Expanding medical seats to 18,000 is a huge step, but expanding research capacity is the real revolution. Increasing faculty positions is not just about teaching, it is about mentorship, guiding research, supervising clinical trials and building an academic atmosphere where innovation can flourish. India needs teachers who encourage questioning, experimentation, and new thinking. The future of Indian healthcare depends on how well faculty members are prepared to lead young doctors into the research space. A system cannot nurture scientific thinking unless its educators believe in it.

Ultimately, the NMC’s vision is not merely an academic reform. It is an invitation to the medical community to redefine India’s future. It asks doctors to think beyond the stethoscope, to think like innovators. It asks medical students to look beyond exams and imagine how their ideas can transform device manufacturing, pharmacology, diagnostics and preventive medicine. It asks institutions to create environments where research is respected, not sidelined. And it asks the healthcare system to realise that without a strong scientific backbone, the dream of accessible and equitable healthcare will remain incomplete.

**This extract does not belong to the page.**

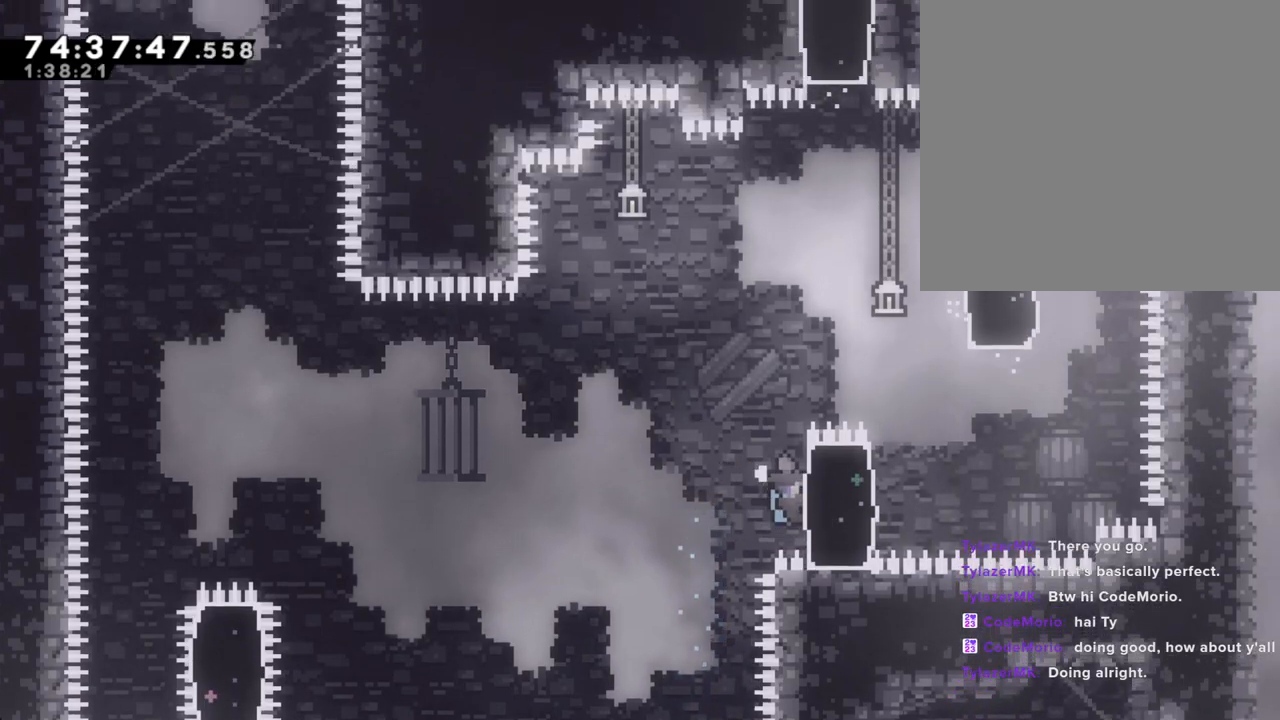
{"buttons": ["A", "R2"], "left_stick": "right", "right_stick": "center", "events": [[168, "DPAD_UP", "down"], [218, "DPAD_UP", "up"], [386, "A", "down"], [402, "left_stick", "right"]]}
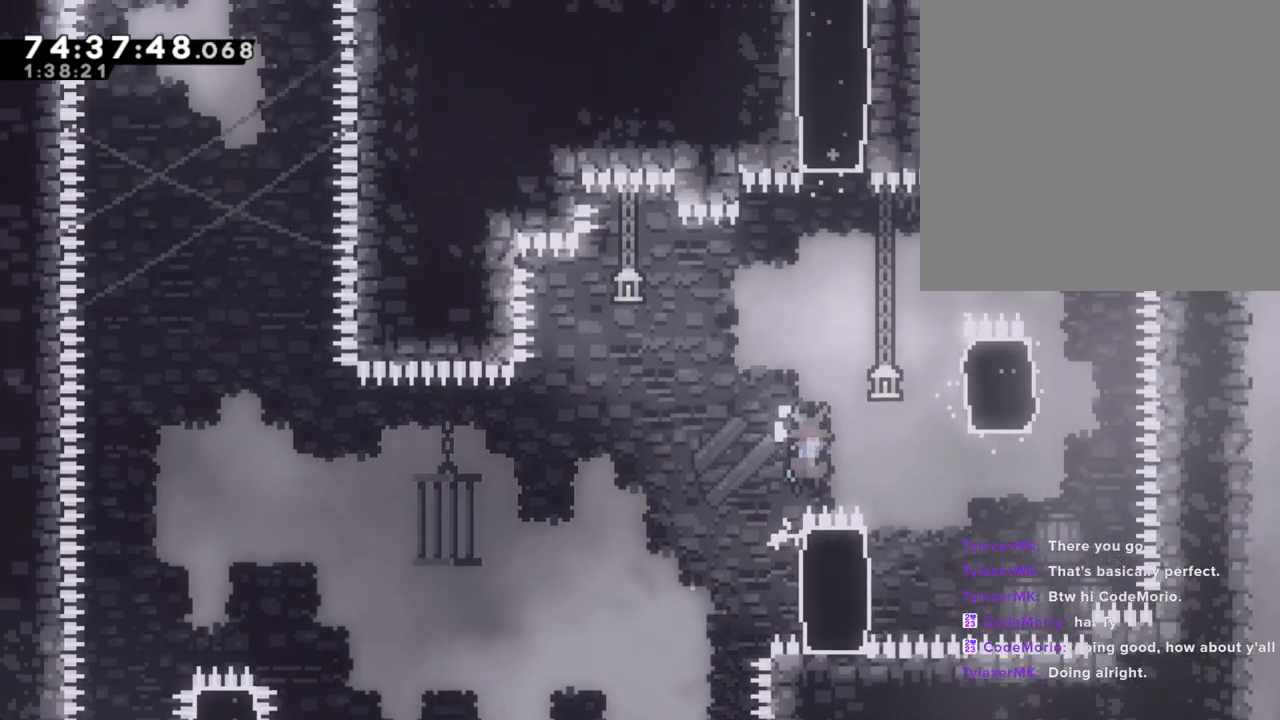
{"buttons": ["R2"], "left_stick": "up-left", "right_stick": "center", "events": [[251, "A", "up"], [251, "left_stick", "center"], [352, "left_stick", "left"], [452, "left_stick", "up-left"]]}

India’s medical journey is entering a new chapter. The next decade will test how well the country blends clinical excellence with scientific discovery. If India succeeds, the world will look to Indian research for solutions. If India hesitates, the gap between need and innovation will grow wider. For today’s medical professionals, this moment is a reminder that the future of Indian healthcare will be shaped by those who choose to question, explore and innovate.